THE DATA section start

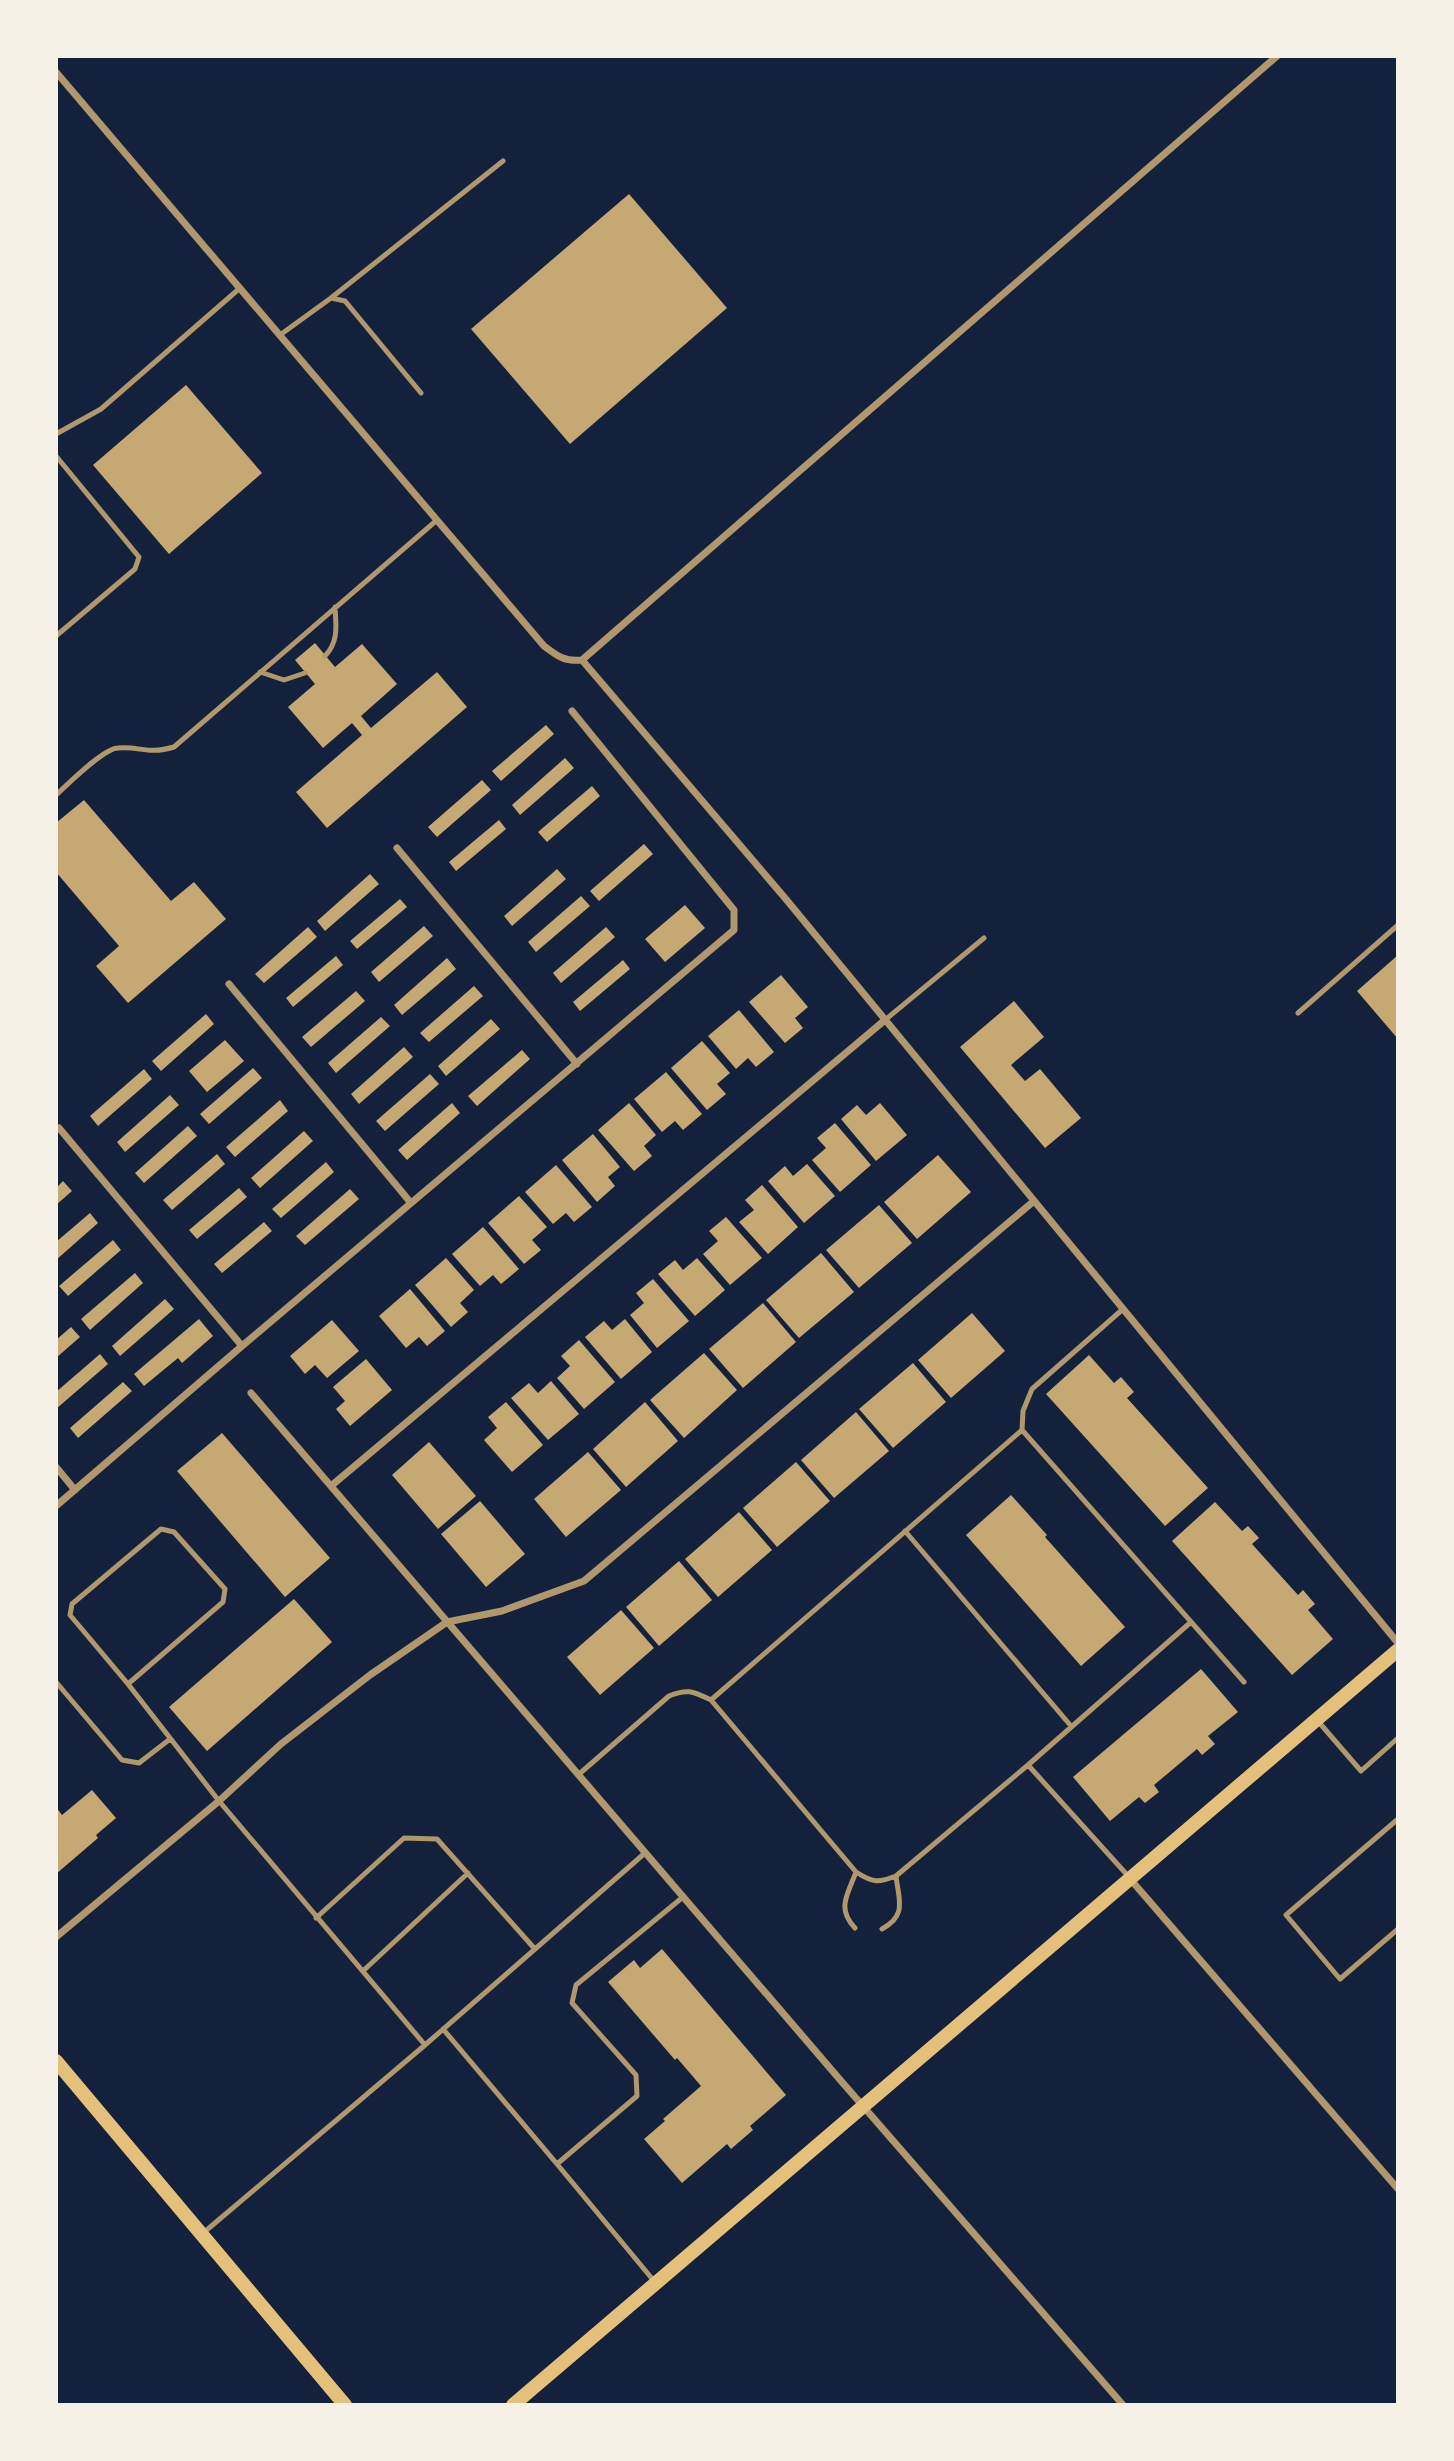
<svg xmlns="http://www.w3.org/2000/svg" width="1454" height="2461" viewBox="0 0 1454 2461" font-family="Rubik,sans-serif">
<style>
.building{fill:#c6a872}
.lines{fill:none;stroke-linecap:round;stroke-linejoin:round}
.service{stroke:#b1986c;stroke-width:5}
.minor{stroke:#b1986c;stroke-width:7}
.secondary{stroke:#e5c07b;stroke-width:14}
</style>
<rect width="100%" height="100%" fill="#14213d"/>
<path class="building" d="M629 194 727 308 570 444 471 329Z
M186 385 262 473 169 554 93 465Z
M315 643 335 667 362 644 397 684 361 716 371 728 437 672 467 707 327 828 296 792 362 735 352 723 323 748 288 707 315 684 295 660Z
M546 725 554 734 501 781 492 771Z
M565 758 574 768 520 815 512 805Z
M482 780 491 790 437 837 428 827Z
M592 786 600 796 547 842 538 832Z
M84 800 171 901 194 882 226 919 128 1003 96 966 119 946 56 872V823Z
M499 820 506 829 456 871 449 862Z
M644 844 653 854 599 901 590 891Z
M557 869 566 879 512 926 504 916Z
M370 874 379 884 325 931 317 921Z
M581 896 590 906 536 952 528 942Z
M400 899 407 907 357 949 350 941Z
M685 905 705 928 665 962 645 939Z
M424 926 433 936 379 982 371 972Z
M308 927 317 937 264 983 255 974Z
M606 927 615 937 561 983 553 973Z
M1398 955V1039L1357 991Z
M336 956 343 965 293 1007 286 998Z
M447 958 456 969 402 1015 394 1005Z
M623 960 630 969 580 1011 573 1002Z
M781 975 808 1007 795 1018 803 1028 785 1043 749 1002Z
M474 986 483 996 429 1042 420 1033Z
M356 991 365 1001 311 1047 302 1037Z
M1014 1001 1044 1037 1011 1065 1025 1081 1040 1069 1081 1118 1045 1148 960 1047Z
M739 1010 774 1052 756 1067 748 1058 736 1069 708 1036Z
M206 1014 214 1024 161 1071 152 1061Z
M381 1017 390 1026 336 1073 328 1063Z
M491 1019 500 1029 446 1076 438 1066Z
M225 1040 244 1061 207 1092 189 1071Z
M702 1041 730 1073 717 1084 726 1094 707 1110 671 1068Z
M404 1047 413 1057 359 1104 351 1094Z
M522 1050 530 1059 477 1106 468 1096Z
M253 1068 262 1078 209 1124 200 1114Z
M144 1069 152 1079 98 1126 90 1116Z
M666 1072 702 1114 683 1130 675 1121 662 1132 634 1099Z
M430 1074 439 1084 385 1131 376 1121Z
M170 1095 179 1105 125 1152 117 1142Z
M280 1100 288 1111 235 1157 226 1147Z
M452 1103 460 1113 407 1160 398 1150Z
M629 1103 656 1135 644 1146 652 1156 634 1171 598 1130Z
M880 1103 907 1135 876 1161 841 1119 857 1105 866 1115Z
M835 1123 871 1165 840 1192 812 1160 826 1148 817 1138Z
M188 1126 197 1136 144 1183 135 1173Z
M304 1131 313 1141 260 1188 251 1178Z
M593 1134 620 1167 608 1177 615 1186 597 1202 562 1160Z
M217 1154 225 1164 172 1210 163 1200Z
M938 1155 971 1192 917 1239 884 1202Z
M326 1162 334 1172 281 1218 272 1209Z
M807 1164 835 1196 804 1223 768 1181 785 1166 793 1176Z
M556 1165 592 1207 574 1222 566 1213 553 1224 525 1192Z
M63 1181 72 1191 56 1205V1188Z
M762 1185 798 1227 768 1254 739 1222 754 1210 745 1200Z
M239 1188 247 1197 197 1239 189 1230Z
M350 1189 359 1199 305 1245 296 1236Z
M519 1196 547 1227 532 1240 541 1250 524 1264 488 1223Z
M879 1205 912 1243 859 1288 826 1250Z
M90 1213 98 1223 56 1260V1242Z
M726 1217 762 1258 730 1285 703 1254 718 1241 709 1231Z
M264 1222 272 1231 222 1273 214 1264Z
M483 1227 519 1269 501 1284 493 1275 480 1286 452 1254Z
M113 1240 121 1250 68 1296 59 1286Z
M821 1253 854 1292 799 1338 766 1300Z
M446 1258 474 1290 460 1303 468 1312 451 1327 415 1285Z
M697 1258 725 1290 695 1316 658 1274 675 1260 683 1270Z
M135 1273 143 1283 90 1330 81 1319Z
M653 1279 689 1321 657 1348 630 1315 644 1303 636 1293Z
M410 1289 445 1331 427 1346 419 1337 406 1348 379 1316Z
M165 1299 174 1309 120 1356 112 1346Z
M763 1303 796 1342 743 1388 709 1349Z
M972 1313 1005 1351 951 1398 918 1360Z
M199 1319 213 1336 182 1363 178 1358 144 1386 134 1374Z
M625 1319 652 1352 621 1379 585 1337 604 1321 612 1330Z
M332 1320 359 1351 327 1378 315 1365 305 1374 290 1356Z
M71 1327 80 1337 56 1358V1340Z
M579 1340 615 1382 584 1409 557 1378 570 1366 561 1356Z
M704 1353 737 1390 684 1438 650 1400Z
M100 1354 108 1364 56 1409V1392Z
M1089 1355 1114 1383 1121 1377 1134 1392 1127 1398 1208 1488 1165 1526 1046 1394Z
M366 1359 392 1390 350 1426 336 1409 345 1401 333 1387Z
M913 1363 946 1402 893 1448 859 1409Z
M551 1381 579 1414 548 1440 511 1398 529 1383 538 1393Z
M123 1382 132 1391 78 1438 70 1428Z
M506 1402 543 1445 512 1472 484 1440 497 1428 488 1417Z
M645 1402 678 1441 626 1487 593 1449Z
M856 1412 889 1451 834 1498 801 1460Z
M222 1433 330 1558 285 1597 177 1471Z
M429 1442 476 1496 438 1529 392 1475Z
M588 1452 621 1490 566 1537 534 1499Z
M796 1462 830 1501 777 1547 743 1508Z
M1011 1495 1047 1535 1045 1537 1125 1627 1081 1666 966 1535Z
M480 1501 525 1554 486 1587 441 1534Z
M1215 1502 1242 1531 1248 1526 1259 1538 1252 1544 1298 1595 1303 1590 1315 1604 1308 1610 1333 1639 1292 1675 1172 1541Z
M739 1512 772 1550 718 1597 685 1559Z
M679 1561 712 1600 659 1646 626 1607Z
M294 1599 332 1642 207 1751 169 1707Z
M621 1610 654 1648 600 1695 567 1657Z
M1201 1669 1238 1712 1208 1736 1215 1744 1202 1755 1197 1749 1154 1785 1159 1792 1145 1803 1139 1797 1110 1821 1073 1777Z
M92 1790 116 1818 96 1835 98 1838 56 1874V1807L62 1815Z
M662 1949 786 2095 750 2126 753 2130 731 2149 727 2144 682 2183 644 2139 665 2121 663 2119 701 2086 677 2058 675 2060 608 1982 634 1960 640 1968Z"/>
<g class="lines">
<path class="service" d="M331 298 503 161
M280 335 331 298 345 301 421 393
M56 434 101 409 240 288
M56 456 139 557 135 569 56 636
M325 656C339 641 336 626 335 607
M260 672 284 680 305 673
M56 795C68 784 104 748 118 748 141 746 147 755 174 747L437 520
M1298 1013 1398 925
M885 1020 984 938
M1123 1309 1032 1389 1023 1411 1022 1430 1244 1682
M905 1531 1071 1726
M56 1682 122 1760 139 1763 170 1739
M128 1684 223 1602 225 1589 174 1532 161 1529 72 1604 70 1615 128 1684 219 1801 425 2045
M711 1700 1022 1430
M1317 1720 1361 1771 1398 1738
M578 1775 669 1696C688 1688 694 1692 711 1700L856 1872C873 1883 878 1883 896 1876L1028 1765
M1398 1819 1286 1915 1340 1979 1398 1929
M1129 1877 1028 1765 1191 1622
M316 1918 404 1838 437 1839 534 1948
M855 1928C836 1908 848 1894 856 1872
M882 1929C907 1915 899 1901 896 1876
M363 1971 468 1873
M443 2029 557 2164
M202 2234 425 2045 645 1853
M654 2281 557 2164 637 2096 636 2075 572 2003 576 1985 683 1897"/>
<path class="minor" d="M56 72 544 646C557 656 565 662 582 660
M582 660 785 898 1398 1643
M582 660 1277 56
M397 848 577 1064
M229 984 411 1203
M59 1128 242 1346
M251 1393 842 2082 1123 2405
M56 1467 75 1490
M331 1486 885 1020
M56 1506 242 1346 734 930V910L572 711
M1131 1880 1398 2189
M56 1937 219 1801 281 1744 370 1675 447 1622 502 1611 584 1581 1034 1201"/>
<path class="secondary" d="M56 2061 345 2405
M513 2405 1398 1650"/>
</g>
<rect width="1454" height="2461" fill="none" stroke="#f6f1e7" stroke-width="116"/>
</svg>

THE DATA section end

## BRIEF
Above this instruction are the records; retype exactly the lines from the one containing "M506 1402 543" up to and including the one containing "M59 1128 242 1346".

## TASK RESPONSE
M506 1402 543 1445 512 1472 484 1440 497 1428 488 1417Z
M645 1402 678 1441 626 1487 593 1449Z
M856 1412 889 1451 834 1498 801 1460Z
M222 1433 330 1558 285 1597 177 1471Z
M429 1442 476 1496 438 1529 392 1475Z
M588 1452 621 1490 566 1537 534 1499Z
M796 1462 830 1501 777 1547 743 1508Z
M1011 1495 1047 1535 1045 1537 1125 1627 1081 1666 966 1535Z
M480 1501 525 1554 486 1587 441 1534Z
M1215 1502 1242 1531 1248 1526 1259 1538 1252 1544 1298 1595 1303 1590 1315 1604 1308 1610 1333 1639 1292 1675 1172 1541Z
M739 1512 772 1550 718 1597 685 1559Z
M679 1561 712 1600 659 1646 626 1607Z
M294 1599 332 1642 207 1751 169 1707Z
M621 1610 654 1648 600 1695 567 1657Z
M1201 1669 1238 1712 1208 1736 1215 1744 1202 1755 1197 1749 1154 1785 1159 1792 1145 1803 1139 1797 1110 1821 1073 1777Z
M92 1790 116 1818 96 1835 98 1838 56 1874V1807L62 1815Z
M662 1949 786 2095 750 2126 753 2130 731 2149 727 2144 682 2183 644 2139 665 2121 663 2119 701 2086 677 2058 675 2060 608 1982 634 1960 640 1968Z"/>
<g class="lines">
<path class="service" d="M331 298 503 161
M280 335 331 298 345 301 421 393
M56 434 101 409 240 288
M56 456 139 557 135 569 56 636
M325 656C339 641 336 626 335 607
M260 672 284 680 305 673
M56 795C68 784 104 748 118 748 141 746 147 755 174 747L437 520
M1298 1013 1398 925
M885 1020 984 938
M1123 1309 1032 1389 1023 1411 1022 1430 1244 1682
M905 1531 1071 1726
M56 1682 122 1760 139 1763 170 1739
M128 1684 223 1602 225 1589 174 1532 161 1529 72 1604 70 1615 128 1684 219 1801 425 2045
M711 1700 1022 1430
M1317 1720 1361 1771 1398 1738
M578 1775 669 1696C688 1688 694 1692 711 1700L856 1872C873 1883 878 1883 896 1876L1028 1765
M1398 1819 1286 1915 1340 1979 1398 1929
M1129 1877 1028 1765 1191 1622
M316 1918 404 1838 437 1839 534 1948
M855 1928C836 1908 848 1894 856 1872
M882 1929C907 1915 899 1901 896 1876
M363 1971 468 1873
M443 2029 557 2164
M202 2234 425 2045 645 1853
M654 2281 557 2164 637 2096 636 2075 572 2003 576 1985 683 1897"/>
<path class="minor" d="M56 72 544 646C557 656 565 662 582 660
M582 660 785 898 1398 1643
M582 660 1277 56
M397 848 577 1064
M229 984 411 1203
M59 1128 242 1346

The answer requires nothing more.